*文書の抜粋*
..........

離婚に伴う財産分与において、自宅不動産の住宅ローンはどのように処理されるか?

婚姻後に購入した自宅不動産が存在する場合、離婚協議の中で、返済中の住宅ローンをどのように処理するかが問題となるケースが多くあります。
今回は、離婚に伴う財産分与における自宅不動産の住宅ローンの処理について解説していきます。

権利関係の確認

住宅ローンの処理を考える前提として、自宅不動産の所有関係及び住宅ローンの契約関係を確認しておく必要があります。
それぞれの権利関係の内容によって処理の難易度や必要となる手続が異なるため注意が必要です。

自宅不動産の所有関係

自宅不動産の所有関係は、法務局で取得できる登記簿謄本で確認できます。
自宅不動産が妻との共同所有の形式である場合、離婚後に持分移転に係る登記手続が必要となります。

..........

*提供情報*
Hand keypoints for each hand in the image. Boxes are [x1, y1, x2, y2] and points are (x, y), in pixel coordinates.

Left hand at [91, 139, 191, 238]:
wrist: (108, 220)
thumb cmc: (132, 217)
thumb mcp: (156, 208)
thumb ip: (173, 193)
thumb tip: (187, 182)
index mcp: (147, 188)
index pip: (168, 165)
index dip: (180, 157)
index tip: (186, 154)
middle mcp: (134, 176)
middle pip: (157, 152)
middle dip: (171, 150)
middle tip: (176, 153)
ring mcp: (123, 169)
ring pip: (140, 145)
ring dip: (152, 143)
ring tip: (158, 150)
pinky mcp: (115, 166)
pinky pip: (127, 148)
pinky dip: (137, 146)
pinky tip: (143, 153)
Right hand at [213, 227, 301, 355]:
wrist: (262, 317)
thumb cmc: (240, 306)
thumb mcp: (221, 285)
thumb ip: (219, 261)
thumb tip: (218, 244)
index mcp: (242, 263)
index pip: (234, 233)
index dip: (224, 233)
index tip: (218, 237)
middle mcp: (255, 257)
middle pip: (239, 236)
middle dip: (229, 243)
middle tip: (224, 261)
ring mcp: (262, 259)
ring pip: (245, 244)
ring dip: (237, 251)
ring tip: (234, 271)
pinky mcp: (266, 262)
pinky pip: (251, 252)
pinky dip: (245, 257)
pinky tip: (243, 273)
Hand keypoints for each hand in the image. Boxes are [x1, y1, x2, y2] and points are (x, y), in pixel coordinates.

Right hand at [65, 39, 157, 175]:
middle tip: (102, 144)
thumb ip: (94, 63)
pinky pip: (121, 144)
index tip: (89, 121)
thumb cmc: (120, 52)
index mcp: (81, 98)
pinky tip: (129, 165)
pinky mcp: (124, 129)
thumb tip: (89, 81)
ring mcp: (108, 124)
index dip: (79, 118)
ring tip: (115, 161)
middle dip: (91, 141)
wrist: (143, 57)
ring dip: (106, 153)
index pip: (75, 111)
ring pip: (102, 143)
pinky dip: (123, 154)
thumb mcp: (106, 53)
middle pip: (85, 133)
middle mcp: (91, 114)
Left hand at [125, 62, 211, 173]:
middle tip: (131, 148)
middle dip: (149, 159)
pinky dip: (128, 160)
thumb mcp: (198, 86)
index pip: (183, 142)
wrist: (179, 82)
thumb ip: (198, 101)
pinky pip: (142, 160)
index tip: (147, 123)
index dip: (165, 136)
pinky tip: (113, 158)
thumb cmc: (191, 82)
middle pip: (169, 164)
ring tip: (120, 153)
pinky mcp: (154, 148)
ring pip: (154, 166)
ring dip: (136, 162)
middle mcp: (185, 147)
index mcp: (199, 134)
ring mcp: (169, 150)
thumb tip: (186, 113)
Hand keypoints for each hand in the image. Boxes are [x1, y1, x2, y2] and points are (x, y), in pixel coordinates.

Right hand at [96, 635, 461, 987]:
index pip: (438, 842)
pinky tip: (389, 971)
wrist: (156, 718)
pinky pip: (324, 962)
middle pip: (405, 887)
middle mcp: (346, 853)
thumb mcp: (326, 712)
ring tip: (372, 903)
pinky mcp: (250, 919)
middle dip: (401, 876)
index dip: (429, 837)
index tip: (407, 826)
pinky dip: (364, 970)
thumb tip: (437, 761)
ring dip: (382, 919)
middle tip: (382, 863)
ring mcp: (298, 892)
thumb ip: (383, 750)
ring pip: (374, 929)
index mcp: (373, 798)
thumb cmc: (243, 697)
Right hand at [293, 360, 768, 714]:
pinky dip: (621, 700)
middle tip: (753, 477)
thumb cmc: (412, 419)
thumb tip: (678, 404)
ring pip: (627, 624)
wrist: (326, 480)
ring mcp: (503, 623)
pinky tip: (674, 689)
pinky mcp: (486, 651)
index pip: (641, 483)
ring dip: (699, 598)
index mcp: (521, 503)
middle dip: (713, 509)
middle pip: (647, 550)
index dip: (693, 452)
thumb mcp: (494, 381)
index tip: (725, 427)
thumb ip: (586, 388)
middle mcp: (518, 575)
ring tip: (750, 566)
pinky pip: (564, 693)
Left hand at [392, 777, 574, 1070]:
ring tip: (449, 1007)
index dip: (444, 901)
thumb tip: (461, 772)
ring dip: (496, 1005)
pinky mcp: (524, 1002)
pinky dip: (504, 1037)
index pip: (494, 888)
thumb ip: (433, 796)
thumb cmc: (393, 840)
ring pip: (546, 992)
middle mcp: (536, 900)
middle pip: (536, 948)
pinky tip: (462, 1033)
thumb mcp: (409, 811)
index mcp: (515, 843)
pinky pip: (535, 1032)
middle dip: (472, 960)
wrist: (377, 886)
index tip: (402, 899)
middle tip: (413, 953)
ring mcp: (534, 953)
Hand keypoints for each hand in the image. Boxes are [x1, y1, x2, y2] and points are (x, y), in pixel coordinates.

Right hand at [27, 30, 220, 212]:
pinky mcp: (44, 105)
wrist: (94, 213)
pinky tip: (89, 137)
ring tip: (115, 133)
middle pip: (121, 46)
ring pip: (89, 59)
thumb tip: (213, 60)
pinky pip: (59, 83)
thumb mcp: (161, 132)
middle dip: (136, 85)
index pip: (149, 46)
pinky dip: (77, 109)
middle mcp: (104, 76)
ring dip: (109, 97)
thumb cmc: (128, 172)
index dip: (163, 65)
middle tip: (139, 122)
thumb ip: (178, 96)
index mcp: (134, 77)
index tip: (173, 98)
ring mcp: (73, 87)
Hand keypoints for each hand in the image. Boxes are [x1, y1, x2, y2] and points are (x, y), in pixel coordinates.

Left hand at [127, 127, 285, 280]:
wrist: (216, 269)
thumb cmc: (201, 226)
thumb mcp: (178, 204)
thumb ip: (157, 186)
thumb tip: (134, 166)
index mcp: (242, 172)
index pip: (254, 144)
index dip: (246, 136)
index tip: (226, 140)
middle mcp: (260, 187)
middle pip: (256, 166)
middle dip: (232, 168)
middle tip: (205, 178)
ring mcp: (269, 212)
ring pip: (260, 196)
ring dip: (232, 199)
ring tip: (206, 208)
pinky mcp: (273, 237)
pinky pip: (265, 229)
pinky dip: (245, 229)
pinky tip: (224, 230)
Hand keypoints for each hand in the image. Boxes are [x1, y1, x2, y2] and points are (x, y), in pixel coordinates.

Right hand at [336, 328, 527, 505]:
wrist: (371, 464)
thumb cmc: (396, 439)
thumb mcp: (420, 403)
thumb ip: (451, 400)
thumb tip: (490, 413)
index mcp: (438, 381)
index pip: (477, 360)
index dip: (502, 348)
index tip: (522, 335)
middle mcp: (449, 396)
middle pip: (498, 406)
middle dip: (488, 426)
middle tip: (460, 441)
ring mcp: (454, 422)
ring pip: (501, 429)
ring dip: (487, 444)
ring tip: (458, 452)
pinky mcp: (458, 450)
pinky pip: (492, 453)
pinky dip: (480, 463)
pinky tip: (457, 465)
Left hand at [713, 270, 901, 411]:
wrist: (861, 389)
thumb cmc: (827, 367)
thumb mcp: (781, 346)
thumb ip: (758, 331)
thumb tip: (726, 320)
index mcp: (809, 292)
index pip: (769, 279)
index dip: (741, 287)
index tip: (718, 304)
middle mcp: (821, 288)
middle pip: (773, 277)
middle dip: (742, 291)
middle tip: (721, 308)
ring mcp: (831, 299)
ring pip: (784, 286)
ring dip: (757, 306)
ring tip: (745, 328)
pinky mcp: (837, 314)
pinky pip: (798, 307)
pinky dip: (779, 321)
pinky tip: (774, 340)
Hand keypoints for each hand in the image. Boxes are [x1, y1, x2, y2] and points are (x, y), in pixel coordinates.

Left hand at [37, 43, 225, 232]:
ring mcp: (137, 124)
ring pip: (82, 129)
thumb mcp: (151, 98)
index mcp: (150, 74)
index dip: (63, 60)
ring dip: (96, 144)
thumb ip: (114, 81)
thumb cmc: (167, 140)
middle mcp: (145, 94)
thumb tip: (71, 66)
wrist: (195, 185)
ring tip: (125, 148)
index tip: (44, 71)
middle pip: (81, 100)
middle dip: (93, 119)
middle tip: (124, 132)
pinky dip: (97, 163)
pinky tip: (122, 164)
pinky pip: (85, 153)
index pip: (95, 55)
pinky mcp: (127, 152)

..........

*課題一覧*
a) 文書の抜粋を2文で要約するとどうなりますか?
b) 次の(i)〜(iii)は文書の抜粋の内容と合っていますか?それぞれ「はい」か「いいえ」で答え、判断の決め手となる語句を文書の抜粋から引用してください。
(i) 自宅不動産の所有関係は、法務局で取得できる登記簿謄本で確認できる。
(ii) 権利関係の内容にかかわらず、必要となる手続は同じである。
(iii) 自宅不動産が妻との共同所有の形式である場合、離婚前に持分移転の登記手続が必要となる。
エントリは文書の抜粋とは別個の資料です。

*課題の解答*
a) 婚姻後に購入した自宅不動産がある場合、離婚協議では返済中の住宅ローンの処理が問題となることが多く、その前提として自宅不動産の所有関係と住宅ローンの契約関係を確認しておく必要があります。自宅不動産の所有関係は法務局で取得できる登記簿謄本で確認でき、妻との共同所有の形式であれば離婚後に持分移転に係る登記手続が必要となります。

b)
(i) はい。「自宅不動産の所有関係は、法務局で取得できる登記簿謄本で確認できます。」
(ii) いいえ。「それぞれの権利関係の内容によって処理の難易度や必要となる手続が異なる」
(iii) いいえ。「離婚後に持分移転に係る登記手続が必要となります。」